**EXCERPT:**
# Is it wrong?



## Peter/ (Aug 27, 2017)

Got over the last bout of trauma and got me a new chick to knock boots with.

She did something to me and I felt violated but it felt so good after I got over the initial shock.

I am all in a befuddle, Northern lasses hey!


----------



## oldshirt (Apr 1, 2017)

How ‘bout a little background and description so we have an idea of what happened and what your question is.


----------



## Mr. Nail (Apr 26, 2011)

Nice teaser. I'm happy that you have a new partner.


----------



## Spicy (Jun 18, 2016)

Do you have a question?


----------



## Lostinthought61 (Nov 5, 2013)

was this a surprise she laid on you or had you even brought up with her in the past. and more importantly what did you say to her after words


----------



## Mr. Nail (Apr 26, 2011)

The question is, can you feel violated, and then feel good about it? There are plenty of people that will tell you that you shouldn't. But, how does shouldn't work with did?


----------



## ConanHub (Aug 9, 2013)

Peter/ said:


> Got over the last bout of trauma and got me a new chick to knock boots with.
> 
> She did something to me and I felt violated but it felt so good after I got over the initial shock.
> 
> I am all in a befuddle, Northern lasses hey!


If it feels good of course it's wrong!

You should be ashamed of yourself!😆


----------



## DownByTheRiver (Jul 2, 2020)

She sounds like one of those, "I'll let you do it to me as long as I get to do it to you first." 

By the way, that's a pretty good litmus test. I've literally never had a man take me up on that.


----------



## maquiscat (Aug 20, 2019)

DownByTheRiver said:


> She sounds like one of those, "I'll let you do it to me as long as I get to do it to you first."
> 
> By the way, that's a pretty good litmus test. I've literally never had a man take me up on that.


You're hanging out with the wrong crowds then. Typically, assuming possible, I am as willing to have something done to me, as to do it to a partner. Now that doesn't always mean I get the same enjoyment out of both sides. It's just very rare to make a hard limit of receiving what I want to give.


----------



## DownByTheRiver (Jul 2, 2020)

You're what my dad would have called a sport.


----------



## Spicy (Jun 18, 2016)

H67h


----------



## Peter/ (Aug 27, 2017)

Ah yes, realised I needed to add more detail 

Well she decided it would be fun to tie me up, little drunk and open to suggestion but oh my, it was amazing in the moment but I felt dirty and seedy afterwards as it went a lot further than I will admit publicly, we've carried on seeing each other but she's not gone so far since and I don't want to bring it up but I really did kind of enjoy it.

She's single too which is a relief and I have made it clear I make no expectations of her.


----------



## Ragnar Ragnasson (Mar 4, 2018)

Good for you!

Unless there's a part two coming on the tieing up part this is light duty compared to where some thoughts were heading.


----------

**THE TASKS:**
(a) Using only the thread, decide whether each statement below agrees with it. Answer yes or no for each, and quote the words that decide it.
(i) Peter/ says the two of them have kept seeing each other since that night.
(ii) maquiscat claims to get the same enjoyment out of both sides every time.
(iii) DownByTheRiver reports that many men have accepted the offer described.
(b) Summarize the thread in two sentences.
(c) Quote the thread from "She's single too" up to and including "thoughts were heading.".

**DATA BLOCK:**
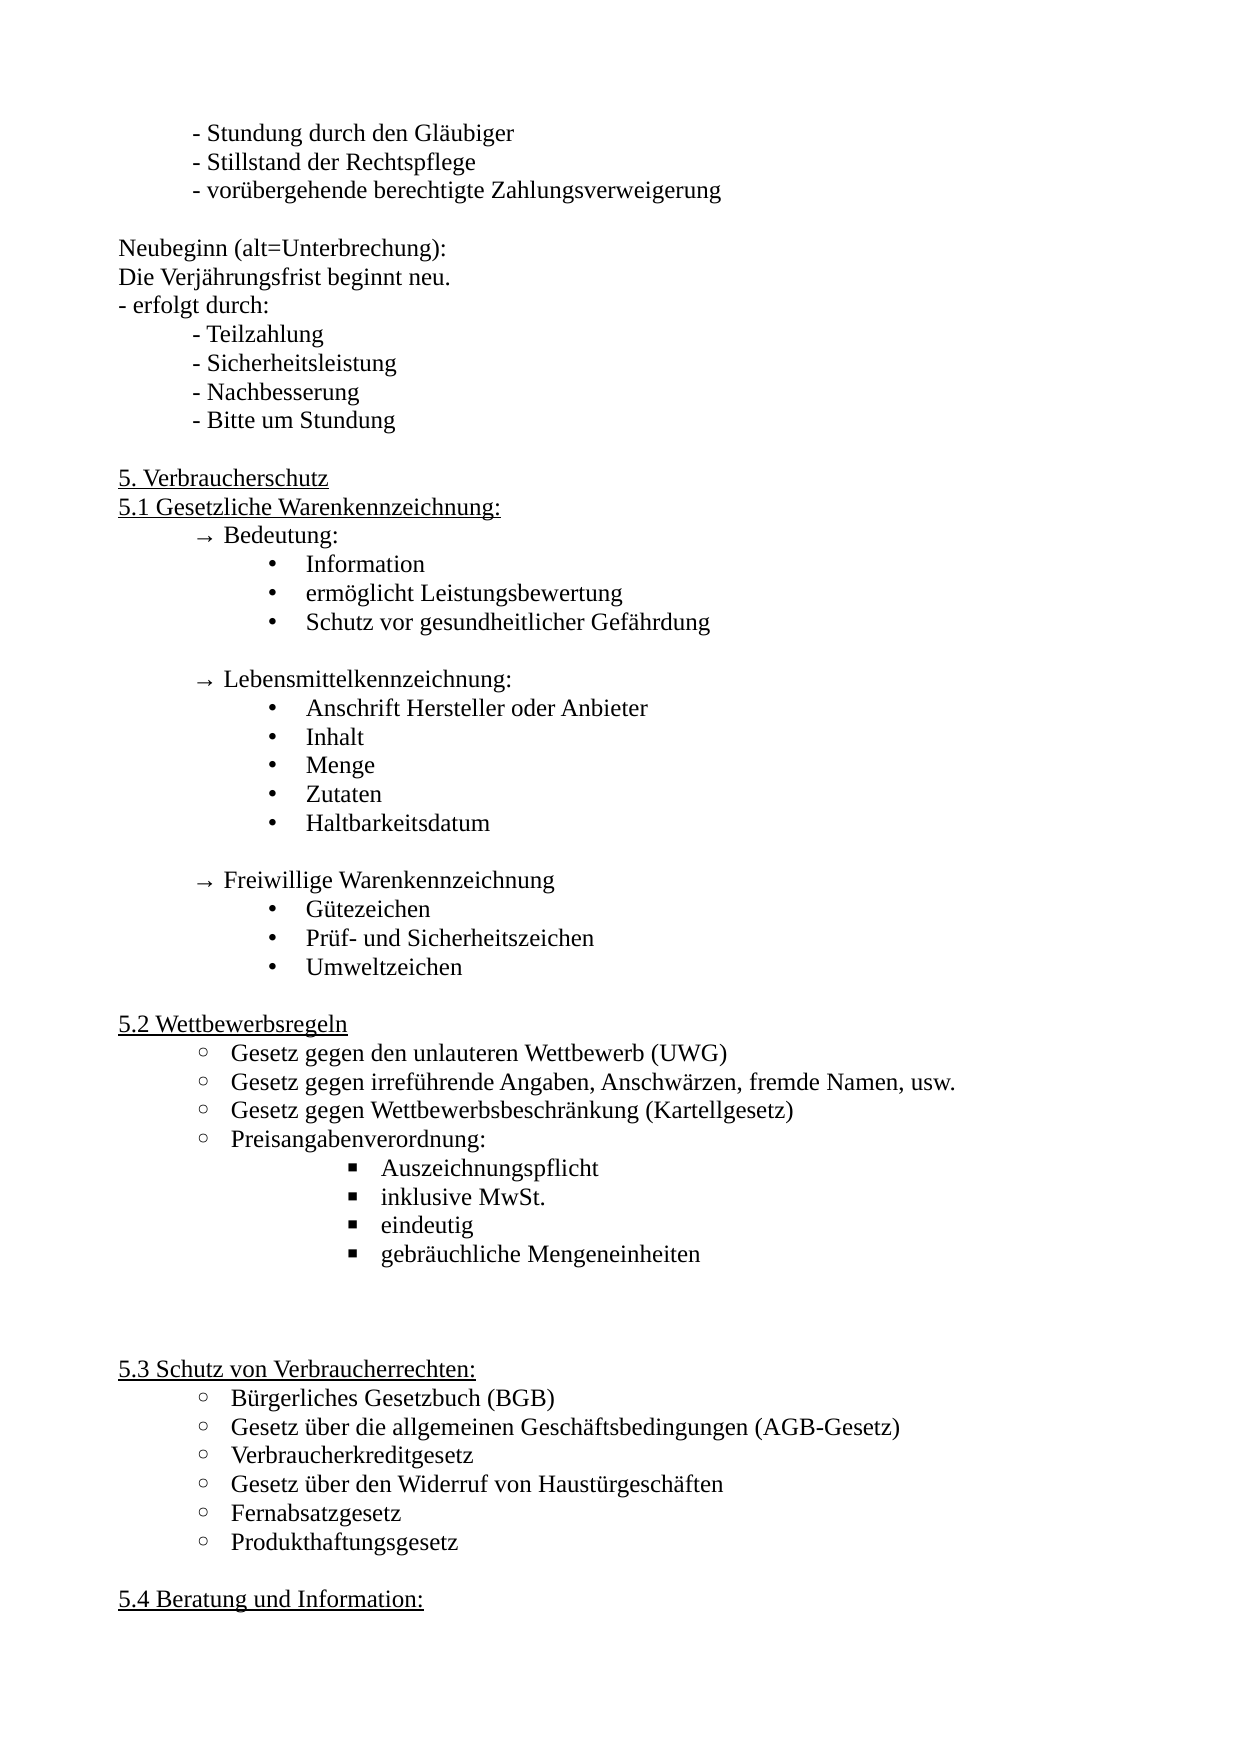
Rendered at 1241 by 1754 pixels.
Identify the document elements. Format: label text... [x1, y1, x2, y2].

**TASK RESULTS:**
(a)
(i) Yes: "we've carried on seeing each other"
(ii) No: "Now that doesn't always mean I get the same enjoyment out of both sides."
(iii) No: "I've literally never had a man take me up on that."

(b) Peter/ opens the thread by saying a new partner did something that felt violating at first but felt good once the initial shock passed, and several replies ask for background or for an actual question. In a later post, Peter/ explains being tied up by her while a little drunk, says it went further than will be admitted publicly and left a dirty, seedy feeling afterward despite being enjoyed, and adds that the two have carried on seeing each other.

(c)
She's single too which is a relief and I have made it clear I make no expectations of her.


----------



## Ragnar Ragnasson (Mar 4, 2018)

Good for you!

Unless there's a part two coming on the tieing up part this is light duty compared to where some thoughts were heading.